Federal Reserve officials are focused on bringing inflation down to their 2% target, and ending the taper by March will give them more "optionality" to raise interest rates next year if necessary, according to New York Fed Bank President John Williams on Friday.

With inflation running "too high," it made sense for officials to double the pace of the taper so that purchases could be completed by mid-March rather than June, according to Williams. However, he believes it may not be necessary to accelerate the taper any further.

"We are ending the program pretty soon, it'll be done in mid-March. And I think that's exactly the right thing to do," Williams said during an interview with CNBC. "I don't see there's any real benefit to try to speed it up further."

Fed's Williams Not Ready to Pare Aid, but Other Officials Talk Tapering -  WSJ

Williams spoke two days after Fed officials announced the faster taper and hinted that interest rates could be raised three times next year in response to stronger labor market growth and higher inflation.

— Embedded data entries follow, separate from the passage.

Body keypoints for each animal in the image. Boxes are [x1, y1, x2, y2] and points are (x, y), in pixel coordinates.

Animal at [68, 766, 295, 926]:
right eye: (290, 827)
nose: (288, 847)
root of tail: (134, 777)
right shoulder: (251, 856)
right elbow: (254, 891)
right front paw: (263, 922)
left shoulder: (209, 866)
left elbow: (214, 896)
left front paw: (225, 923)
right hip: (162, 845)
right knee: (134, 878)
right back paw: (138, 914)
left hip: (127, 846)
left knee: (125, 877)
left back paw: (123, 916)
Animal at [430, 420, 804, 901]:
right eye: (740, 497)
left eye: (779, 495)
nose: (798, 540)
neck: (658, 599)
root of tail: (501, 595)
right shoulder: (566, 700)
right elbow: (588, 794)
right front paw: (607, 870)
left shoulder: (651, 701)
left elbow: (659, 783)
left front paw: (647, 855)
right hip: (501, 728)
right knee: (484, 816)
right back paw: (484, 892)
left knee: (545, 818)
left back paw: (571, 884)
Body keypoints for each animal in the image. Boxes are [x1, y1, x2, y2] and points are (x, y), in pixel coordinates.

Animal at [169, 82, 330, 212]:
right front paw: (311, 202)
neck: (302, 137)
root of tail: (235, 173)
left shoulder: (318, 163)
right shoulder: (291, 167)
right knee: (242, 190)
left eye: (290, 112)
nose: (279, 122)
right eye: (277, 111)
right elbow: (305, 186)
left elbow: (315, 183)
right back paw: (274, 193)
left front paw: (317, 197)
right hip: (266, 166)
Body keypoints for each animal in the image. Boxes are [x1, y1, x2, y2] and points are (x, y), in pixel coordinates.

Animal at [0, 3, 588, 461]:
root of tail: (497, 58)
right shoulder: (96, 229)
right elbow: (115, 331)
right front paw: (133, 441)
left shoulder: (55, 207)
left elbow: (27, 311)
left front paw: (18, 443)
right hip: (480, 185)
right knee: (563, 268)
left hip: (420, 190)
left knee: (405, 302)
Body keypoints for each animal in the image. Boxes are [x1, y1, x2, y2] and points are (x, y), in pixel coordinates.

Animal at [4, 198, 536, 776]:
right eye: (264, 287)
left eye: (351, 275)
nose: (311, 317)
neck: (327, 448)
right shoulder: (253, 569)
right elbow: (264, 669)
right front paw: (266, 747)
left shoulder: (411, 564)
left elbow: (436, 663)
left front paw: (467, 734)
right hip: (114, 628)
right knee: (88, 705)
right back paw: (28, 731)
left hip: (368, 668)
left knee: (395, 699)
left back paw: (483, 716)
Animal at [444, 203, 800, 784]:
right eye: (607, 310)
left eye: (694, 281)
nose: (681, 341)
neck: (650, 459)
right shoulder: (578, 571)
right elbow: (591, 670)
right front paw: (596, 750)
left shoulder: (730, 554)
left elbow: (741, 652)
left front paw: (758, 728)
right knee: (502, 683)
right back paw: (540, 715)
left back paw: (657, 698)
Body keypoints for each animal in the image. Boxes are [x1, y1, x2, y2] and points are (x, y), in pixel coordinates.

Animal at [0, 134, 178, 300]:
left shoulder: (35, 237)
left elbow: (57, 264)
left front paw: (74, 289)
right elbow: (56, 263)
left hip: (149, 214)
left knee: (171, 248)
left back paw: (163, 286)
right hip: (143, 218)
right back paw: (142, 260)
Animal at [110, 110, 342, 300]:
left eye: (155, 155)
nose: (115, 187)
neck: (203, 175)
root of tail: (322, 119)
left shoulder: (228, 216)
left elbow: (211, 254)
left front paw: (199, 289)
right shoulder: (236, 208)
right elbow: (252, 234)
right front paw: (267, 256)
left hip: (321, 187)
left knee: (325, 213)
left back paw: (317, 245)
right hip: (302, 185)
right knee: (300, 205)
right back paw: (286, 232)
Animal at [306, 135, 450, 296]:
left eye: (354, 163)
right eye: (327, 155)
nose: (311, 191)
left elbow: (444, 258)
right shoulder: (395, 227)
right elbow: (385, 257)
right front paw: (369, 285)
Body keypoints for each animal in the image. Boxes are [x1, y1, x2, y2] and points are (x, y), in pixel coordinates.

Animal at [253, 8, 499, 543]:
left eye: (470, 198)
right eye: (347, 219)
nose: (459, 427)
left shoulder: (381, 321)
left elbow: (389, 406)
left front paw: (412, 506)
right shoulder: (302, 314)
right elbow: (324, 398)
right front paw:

"It's really about getting our monetary policy stance in a good position and also obviously creating the optionality at some point next year, likely, to actually start raising the federal fund's target range," he said.

The policymaker stated that any future interest rate decisions would be influenced by economic data.

Williams anticipates further labor market gains and sees the unemployment rate in the United States falling to 3.5% by the end of 2022. He expects growth to be "well above trend" next year and inflation to fall but remain above the Fed's 2% target.